When I started making friends, the only criteria was that they were in the same place as me: at the park, the same campground as my family, in my class at school.
Later, my criteria changed as I noticed who was popular. It didn't matter so much that we had anything in common- only that I was 'liked' by others and the wonderful sameness that teenagers want to be- just like the other kids- normal.- whatever that is. As a result- not all of my good friends were good friends, and it took me a while to figure that out. As I grew older and got married, my friends became the moms in the playground and as I experienced different things in life, I made friends who shared the same experiences. As we find people who like us, we also experience people who do not. When I was a young mother, one person wrote me a letter to tell me exactly that, with detailed reasons I was so objectionable. I realized that I needed to accept that as wonderful as I was, not everyone would like me - and isn't that fair?

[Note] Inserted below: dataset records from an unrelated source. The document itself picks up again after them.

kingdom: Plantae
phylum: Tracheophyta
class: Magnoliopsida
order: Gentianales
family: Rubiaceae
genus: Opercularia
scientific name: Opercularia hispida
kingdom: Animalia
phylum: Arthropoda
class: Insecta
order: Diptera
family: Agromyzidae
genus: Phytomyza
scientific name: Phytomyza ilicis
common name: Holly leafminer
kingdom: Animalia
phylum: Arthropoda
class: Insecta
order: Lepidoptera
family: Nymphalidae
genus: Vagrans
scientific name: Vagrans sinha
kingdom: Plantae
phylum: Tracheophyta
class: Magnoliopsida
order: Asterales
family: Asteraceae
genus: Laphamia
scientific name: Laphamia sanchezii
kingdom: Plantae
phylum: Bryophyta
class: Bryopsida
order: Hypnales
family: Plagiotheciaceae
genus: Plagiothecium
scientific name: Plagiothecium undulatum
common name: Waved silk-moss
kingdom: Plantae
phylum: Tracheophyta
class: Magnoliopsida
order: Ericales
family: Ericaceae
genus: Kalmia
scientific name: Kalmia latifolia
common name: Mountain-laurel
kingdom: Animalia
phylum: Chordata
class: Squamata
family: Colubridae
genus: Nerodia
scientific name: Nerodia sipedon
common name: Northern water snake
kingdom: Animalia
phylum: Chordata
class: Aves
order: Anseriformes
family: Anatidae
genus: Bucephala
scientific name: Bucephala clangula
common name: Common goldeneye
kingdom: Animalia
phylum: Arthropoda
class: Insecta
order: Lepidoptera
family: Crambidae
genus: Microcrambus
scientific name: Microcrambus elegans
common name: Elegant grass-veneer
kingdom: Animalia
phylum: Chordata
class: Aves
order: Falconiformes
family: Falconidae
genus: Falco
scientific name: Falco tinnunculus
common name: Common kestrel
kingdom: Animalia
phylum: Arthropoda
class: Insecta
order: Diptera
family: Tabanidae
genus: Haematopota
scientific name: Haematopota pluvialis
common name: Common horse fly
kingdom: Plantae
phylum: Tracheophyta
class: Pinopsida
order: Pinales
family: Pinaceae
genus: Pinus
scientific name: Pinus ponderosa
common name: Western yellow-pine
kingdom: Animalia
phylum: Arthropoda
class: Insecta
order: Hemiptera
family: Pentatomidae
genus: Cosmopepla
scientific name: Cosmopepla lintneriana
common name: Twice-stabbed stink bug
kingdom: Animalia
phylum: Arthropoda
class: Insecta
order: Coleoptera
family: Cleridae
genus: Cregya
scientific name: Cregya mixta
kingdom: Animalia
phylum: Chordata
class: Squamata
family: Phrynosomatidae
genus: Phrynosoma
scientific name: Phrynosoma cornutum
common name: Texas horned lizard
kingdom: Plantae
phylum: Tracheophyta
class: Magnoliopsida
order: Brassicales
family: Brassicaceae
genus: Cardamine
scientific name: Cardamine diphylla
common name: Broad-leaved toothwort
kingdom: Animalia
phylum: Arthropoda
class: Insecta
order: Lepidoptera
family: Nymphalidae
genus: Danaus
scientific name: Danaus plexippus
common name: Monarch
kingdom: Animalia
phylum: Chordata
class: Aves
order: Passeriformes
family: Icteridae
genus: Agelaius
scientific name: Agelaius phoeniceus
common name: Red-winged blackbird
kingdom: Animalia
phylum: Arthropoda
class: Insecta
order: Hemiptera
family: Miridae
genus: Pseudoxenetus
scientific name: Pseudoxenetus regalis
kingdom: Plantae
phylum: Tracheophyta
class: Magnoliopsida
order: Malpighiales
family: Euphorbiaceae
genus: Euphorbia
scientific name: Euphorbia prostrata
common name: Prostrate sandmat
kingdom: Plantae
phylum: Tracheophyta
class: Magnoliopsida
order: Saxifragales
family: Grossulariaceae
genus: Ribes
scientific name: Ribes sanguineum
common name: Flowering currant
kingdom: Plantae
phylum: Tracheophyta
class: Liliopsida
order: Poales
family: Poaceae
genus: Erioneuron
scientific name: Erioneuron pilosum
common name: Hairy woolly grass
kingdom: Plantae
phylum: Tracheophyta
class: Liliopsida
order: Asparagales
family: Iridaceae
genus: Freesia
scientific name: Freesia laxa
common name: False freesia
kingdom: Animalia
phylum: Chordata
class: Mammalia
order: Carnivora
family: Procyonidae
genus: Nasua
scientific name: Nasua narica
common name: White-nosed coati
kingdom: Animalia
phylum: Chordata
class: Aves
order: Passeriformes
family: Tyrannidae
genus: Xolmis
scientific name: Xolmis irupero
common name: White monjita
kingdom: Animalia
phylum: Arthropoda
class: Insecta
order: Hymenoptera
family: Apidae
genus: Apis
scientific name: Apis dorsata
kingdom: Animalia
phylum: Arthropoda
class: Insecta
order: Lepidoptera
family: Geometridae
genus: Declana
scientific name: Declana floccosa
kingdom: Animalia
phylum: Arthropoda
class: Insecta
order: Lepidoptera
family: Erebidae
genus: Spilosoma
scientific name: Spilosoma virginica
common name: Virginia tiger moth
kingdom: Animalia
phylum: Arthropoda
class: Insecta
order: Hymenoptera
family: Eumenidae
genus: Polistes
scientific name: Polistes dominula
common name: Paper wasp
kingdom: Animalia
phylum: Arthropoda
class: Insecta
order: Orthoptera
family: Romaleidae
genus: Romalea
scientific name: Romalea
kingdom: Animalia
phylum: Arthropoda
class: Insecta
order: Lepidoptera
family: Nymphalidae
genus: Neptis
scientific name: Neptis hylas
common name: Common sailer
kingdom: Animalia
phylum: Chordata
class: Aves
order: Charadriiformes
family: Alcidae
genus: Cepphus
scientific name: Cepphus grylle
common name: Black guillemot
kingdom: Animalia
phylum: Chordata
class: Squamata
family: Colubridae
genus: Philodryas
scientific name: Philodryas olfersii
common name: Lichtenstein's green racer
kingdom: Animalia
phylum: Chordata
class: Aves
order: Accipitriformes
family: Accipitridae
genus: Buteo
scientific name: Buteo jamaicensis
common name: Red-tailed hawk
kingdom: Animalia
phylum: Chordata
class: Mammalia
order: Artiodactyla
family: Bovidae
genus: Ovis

I don't like everyone I meet- so why hold others to a standard I don't live by. We will all take our own path to find 'our people.'
There are many kinds of friends. There are friends that know the good, the bad, and the ugly. I have a few friends that I have known since birth. As life took us in all sorts of directions, our communications are unfortunately infrequent. But when we talk, the feeling of being with someone in which you don't have to explain yourself or your life is soul anchoring. When you talk about things that are happening in your lives now- they can listen in a way that defines true understanding. They know you, know where you come from, how you have changed your strengths and weaknesses. Tied by the childhood games you would play, scraped knees, shared experiences, the fights you had that in a day tore your friendship apart, and put it back together even stronger- this history serves as an unbreakable bond.